[About this exercise]
Reproduce exactly the line with "Riservato ad agenzie viaggi per gruppi" and the lines after it. Stop at the last line of the data and include nothing else.

[Entries supplied]
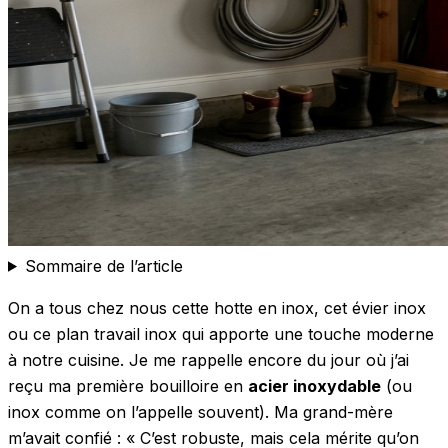
Sommaire de l’article
On a tous chez nous cette hotte en inox, cet évier inox
ou ce plan travail inox qui apporte une touche moderne
à notre cuisine. Je me rappelle encore du jour où j’ai
reçu ma première bouilloire en
acier inoxydable
(ou
inox comme on l’appelle souvent). Ma grand-mère
m’avait confié : « C’est robuste, mais cela mérite qu’on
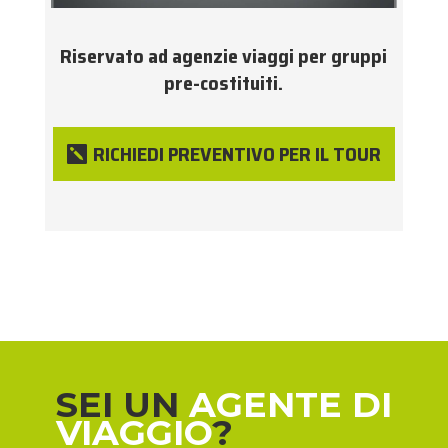
Riservato ad agenzie viaggi per gruppi
pre-costituiti.
RICHIEDI PREVENTIVO PER IL TOUR
SEI UN
AGENTE DI
VIAGGIO
?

[Task solution]
Riservato ad agenzie viaggi per gruppi
pre-costituiti.
RICHIEDI PREVENTIVO PER IL TOUR
SEI UN
AGENTE DI
VIAGGIO
?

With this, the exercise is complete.